Le postulat spirituel du film repose sur cette idée carrée : si être cynique est agréable, ce n'est qu'une protection sociale artificiellement confortable, qui ne donne pas accès à la jubilation de la vie... Il existe une différence philosophique entre le plaisir d'une part (chose immédiate mais éphémère) et le bonheur d'autre part (état à long terme, consolidant la bienveillance et le savoir-être.)

"Un jour sans fin", son principe, l'idée fantastique même du film se base – et mieux – remplace la médecine liée à la psychothérapie. Ici, elle est surnaturelle. La boucle temporelle est une thérapie en tant que telle.

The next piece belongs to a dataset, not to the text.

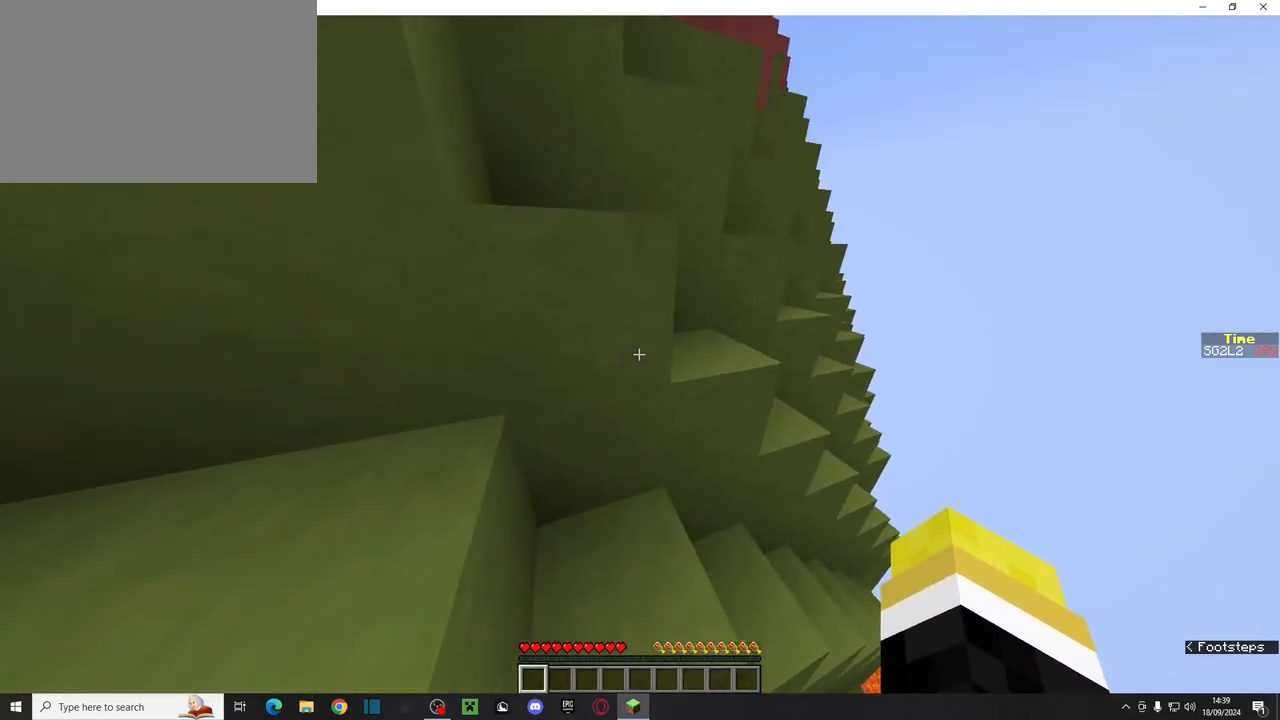
{"keys": ["ctrl", "w"], "mouse": [], "events": [[183, "space", "down"], [367, "space", "up"]]}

Rien n'explique cette distorsion du temps. Le Karma ? Dieu ? Son but est en tout cas de faire émerger le bon fond du personnage de Phil Connor – peut être car il en vaut le coup. Sa journée en définitive est-elle une prison ou une bénédiction ?

Ce dernier devient l’horloge vivante qui connait autant que faire se peu chaque seconde de ce qui se produit dans sa journée répétée. A l'intérieur de son microcosme, ce héros finit par pouvoir anticiper tout ou presque de sa boucle routinière, ce qui lui laisse le temps de se remettre en cause et de provoquer une performance d'acteur où l'objectif est de jouer et interpréter une variété graduelle de personnages de lui-même. Si vous avez connu la série "Demain à la une", l'approche surnaturelle est similaire en ce sens où, à travers une astuce fantaisiste, on peut connaitre à l'avance les agréments et tragédies potentielles qui se confrontent en une journée (pour "'Un jour sans fin") et des journées (pour la série "Demain à la une".)

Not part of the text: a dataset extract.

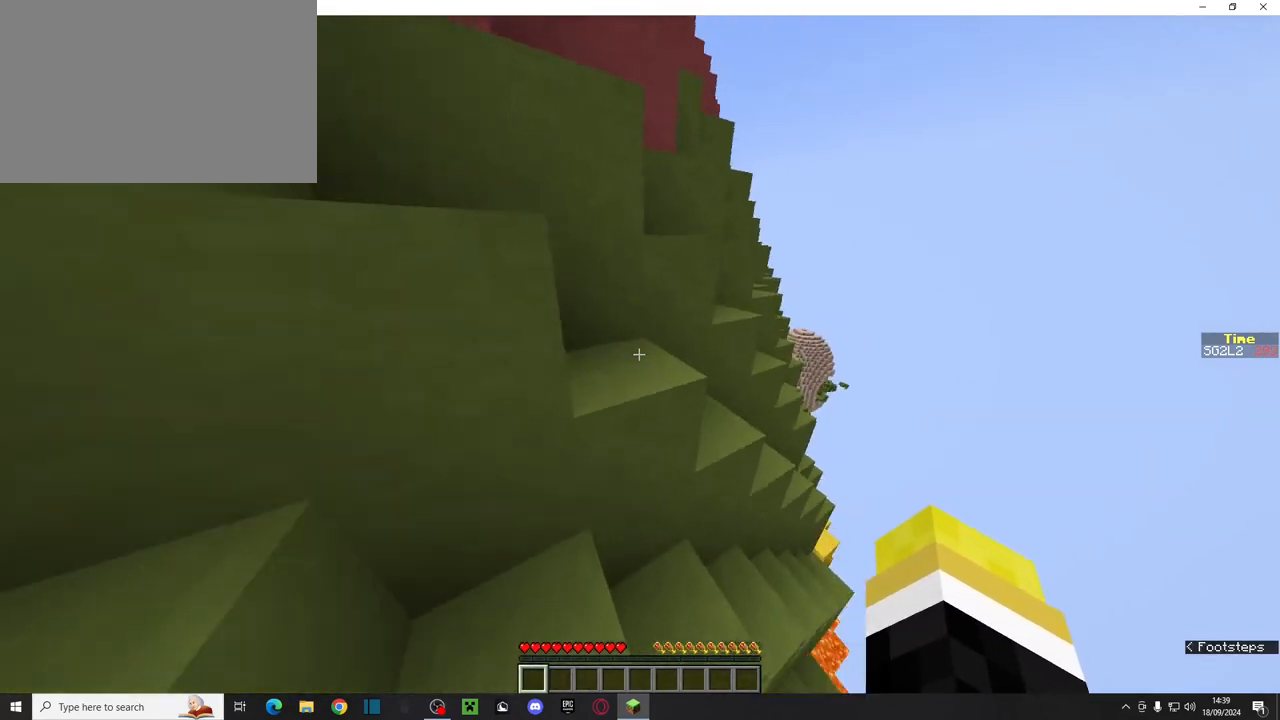
{"keys": ["ctrl", "w"], "mouse": [], "events": [[150, "space", "down"], [400, "space", "up"]]}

En tant que personnage de cinéma, Bull Murray tient un pouvoir : devenir un super héros. En connaissant par avance les aléas de la même journée, il a le potentiel, si la volonté est là, d'aider ses prochains.

Par ailleurs, sur la base d'un besoin romantique unique (sortir avec Andy Macdowell, probablement à son apogée) le film utilise d'une manière plus que logique et évidente, le comique de répétition (le jour se répète, quoi de plus opportun que de bénéficier de cet exercice filmique?) Bill Muray apprendra tout d'elle afin d'arriver à ses fins. Les réajustements journaliers de la part du héro seront alors hilarantes de mauvaises foi.

A cet égard, le radio réveil représente un personnage à lui tout seul, avec sa musique initialement féerique, puis de plus en plus accablante et qui fait tourner le film en tragédie.

Durant son aventure intérieure, le héro sera suicidaire, malgré la réalisation douce et cynique. Même en devenant un héro, il se rendra compte qu'il ne peut pas tout faire. La scène avec une personne âgée mourante est déchirante.

Puis vient ce Bill Murray émancipé et lucide, qui choisira ses priorités pour devenir meilleur. Le schéma devient alors celui d'un classique hollywoodien de noël - en restant singulier. Le film a cette grâce de Frank Capra en terme de films des périodes d'hivers, avec son jazz US et ses scènes utopiques ou Bill Murray sait jouer du piano ou sculpter de la glace.

Bienvenue dans une comédie romantique à la fois fantasque, fantastique et doucereusement surnaturelle.

Non, votre dvd n'est pas rayé, il s'agit juste de la magie d'Un jour sans fin qui s'opère.